Jones initially sets up Ctrl+Z as a platform to discuss ways in which to move forward so that we may all have a right to be forgotten, if we so choose. Aside from the concerns of censorship, Jones acknowledges that the affluent have an easier time shooting an email off to, say, Reputation.com than others. If you want any of your bad stuff to be scrubbed from the internet, you have to pay for it. Then again, scrubbing something away completely is a privilege that few enjoy.
The best that a company such as Reputation.com can do is to simply overwhelm the blemishes with a large amount of positive content. Jones briefly acknowledges a group of well-meaning people who simply think that we will all outgrow this foolishness and that we, the accusers, will learn to place the ugly content uploaded by the accused in its proper time and context. Jones is being generous when she calls it a “nice idea”, because people know all too well that altruistically-inclined social change just takes too long. So what can we do in the meantime while we all wait to grow up and mature?
Good question. If there’s one thing that Ctrl+Z has going against it, it’s that it’s a highly academic book written by an academic for academics; thus, it reads rather insular and dry. Still, it advocates that online privacy is a pressing issue, but the United States government just keeps procrastinating on the matter. As important as the issue is, it just doesn’t appear to be on many people’s minds—yet.
While we wait, Ronson’s book, So You’ve Been Publicly Shamed, puts internet shaming on the table, squarely in front of you. The case studies in this book, aside from that of Jonah Lehrer’s, could easily be you. Jones and her book, after citing many similar cases and articles, puts internet shaming in your local law library. In this light, the issue of internet shaming becomes as cold and distant as tax codes. This can be perceived as a good thing, since it gives the Right to Be Forgotten considerable legal weight. At the same time, it doesn’t make it very accessible to the layman.

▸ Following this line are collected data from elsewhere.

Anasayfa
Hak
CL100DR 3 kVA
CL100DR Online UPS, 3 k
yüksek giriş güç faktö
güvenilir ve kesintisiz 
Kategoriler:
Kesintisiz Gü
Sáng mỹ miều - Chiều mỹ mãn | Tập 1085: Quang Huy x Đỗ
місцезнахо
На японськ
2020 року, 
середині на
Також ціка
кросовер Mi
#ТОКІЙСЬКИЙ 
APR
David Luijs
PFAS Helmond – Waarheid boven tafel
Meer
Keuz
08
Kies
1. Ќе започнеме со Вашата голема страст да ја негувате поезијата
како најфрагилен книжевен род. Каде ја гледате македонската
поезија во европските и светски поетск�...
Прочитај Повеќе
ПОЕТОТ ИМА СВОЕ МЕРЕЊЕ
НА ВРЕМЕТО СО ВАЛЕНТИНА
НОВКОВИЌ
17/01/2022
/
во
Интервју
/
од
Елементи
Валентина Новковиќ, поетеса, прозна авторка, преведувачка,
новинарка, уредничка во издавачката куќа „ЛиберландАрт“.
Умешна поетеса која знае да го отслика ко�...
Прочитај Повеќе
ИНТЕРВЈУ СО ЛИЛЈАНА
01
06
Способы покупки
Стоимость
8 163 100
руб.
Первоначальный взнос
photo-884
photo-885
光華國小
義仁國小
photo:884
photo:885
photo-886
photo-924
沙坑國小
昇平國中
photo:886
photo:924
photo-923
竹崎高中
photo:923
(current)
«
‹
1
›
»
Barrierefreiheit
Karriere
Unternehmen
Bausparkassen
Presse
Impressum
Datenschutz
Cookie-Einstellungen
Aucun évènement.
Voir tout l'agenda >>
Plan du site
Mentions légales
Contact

Instead of grabbing a shovel and digging for some clear solutions, however, Ctrl+Z is content to prowl the perimeter of the dig site with a garden spade. From the third chapter on, Jones waxes metaphysical on the essence of privacy, the internet as garden-variety ephemera, and an ever-shifting idea of information “stewardship”. If we want to get to the heart of the Right to Be Forgotten, Jones merely suggests we bone-up on the privacy laws already passed in Europe.
Jones concludes with this cautionary sentence: “Before you delete your next Facebook post, tweet, blog, comment, email, set of cookies, or chat, consider whether you are destroying history or exercising your power to participate in your digital identity.” If anything, as things stand now, my aforementioned friend has job security for the forseable future.